EXCERPTED RECORDS Start Marker

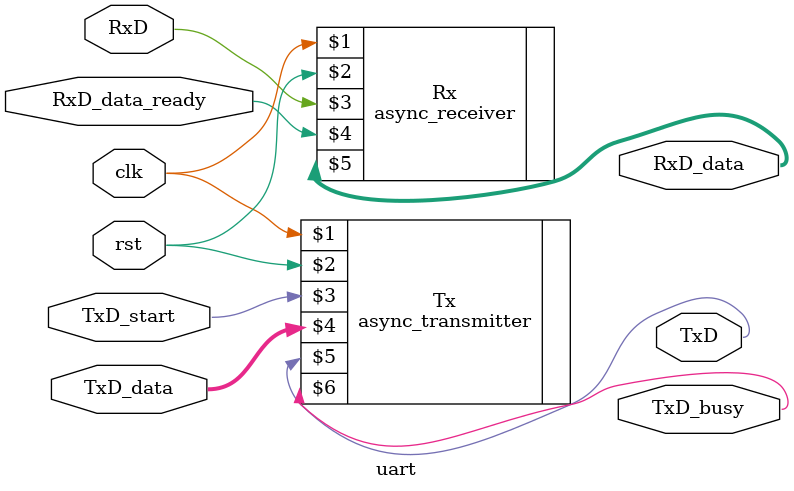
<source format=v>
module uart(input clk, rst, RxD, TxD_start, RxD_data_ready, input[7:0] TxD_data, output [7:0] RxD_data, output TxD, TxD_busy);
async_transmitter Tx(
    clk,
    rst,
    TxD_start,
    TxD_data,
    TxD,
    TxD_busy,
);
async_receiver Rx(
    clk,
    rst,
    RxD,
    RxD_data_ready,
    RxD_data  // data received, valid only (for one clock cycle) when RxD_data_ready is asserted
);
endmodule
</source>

EXCERPTED RECORDS End Marker
EXCERPTED RECORDS Start Marker

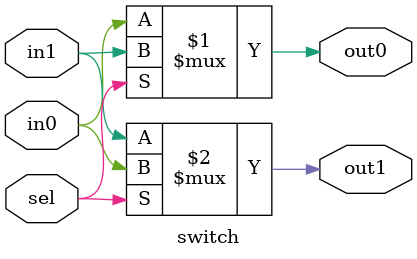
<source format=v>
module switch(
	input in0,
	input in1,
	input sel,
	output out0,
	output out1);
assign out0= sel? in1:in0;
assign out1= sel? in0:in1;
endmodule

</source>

EXCERPTED RECORDS End Marker
EXCERPTED RECORDS Start Marker

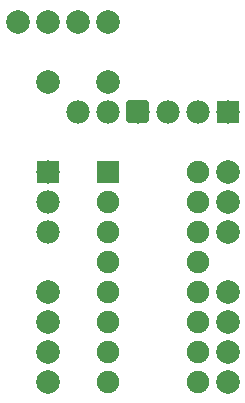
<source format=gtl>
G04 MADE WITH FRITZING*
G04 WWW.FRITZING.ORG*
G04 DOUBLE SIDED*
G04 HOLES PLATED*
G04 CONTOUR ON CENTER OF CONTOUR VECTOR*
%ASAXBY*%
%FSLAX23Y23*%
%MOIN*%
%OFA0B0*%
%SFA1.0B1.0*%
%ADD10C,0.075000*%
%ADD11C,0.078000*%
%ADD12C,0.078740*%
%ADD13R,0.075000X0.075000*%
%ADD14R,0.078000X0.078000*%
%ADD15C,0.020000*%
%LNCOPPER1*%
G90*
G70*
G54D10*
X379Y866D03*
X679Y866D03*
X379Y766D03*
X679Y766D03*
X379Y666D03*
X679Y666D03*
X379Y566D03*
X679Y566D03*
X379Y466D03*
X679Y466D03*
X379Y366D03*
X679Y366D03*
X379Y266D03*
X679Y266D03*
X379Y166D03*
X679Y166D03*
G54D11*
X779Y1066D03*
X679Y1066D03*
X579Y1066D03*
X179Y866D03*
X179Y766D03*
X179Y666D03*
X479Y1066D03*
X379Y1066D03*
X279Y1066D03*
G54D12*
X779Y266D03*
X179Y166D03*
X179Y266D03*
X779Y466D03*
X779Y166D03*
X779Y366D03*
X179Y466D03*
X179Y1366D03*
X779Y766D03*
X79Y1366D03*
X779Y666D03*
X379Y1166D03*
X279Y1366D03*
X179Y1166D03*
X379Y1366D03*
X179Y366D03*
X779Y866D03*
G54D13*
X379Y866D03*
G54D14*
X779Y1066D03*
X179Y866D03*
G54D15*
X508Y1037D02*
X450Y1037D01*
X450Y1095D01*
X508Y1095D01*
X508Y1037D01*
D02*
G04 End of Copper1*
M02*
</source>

EXCERPTED RECORDS End Marker

_TASK STATEMENT_.
Print exactly the lines above, between the one holding "X179Y766D03*" and the one holding "X379Y1166D03*", inclusive, and nothing besides.

_YOUR SOLUTION_.
X179Y766D03*
X179Y666D03*
X479Y1066D03*
X379Y1066D03*
X279Y1066D03*
G54D12*
X779Y266D03*
X179Y166D03*
X179Y266D03*
X779Y466D03*
X779Y166D03*
X779Y366D03*
X179Y466D03*
X179Y1366D03*
X779Y766D03*
X79Y1366D03*
X779Y666D03*
X379Y1166D03*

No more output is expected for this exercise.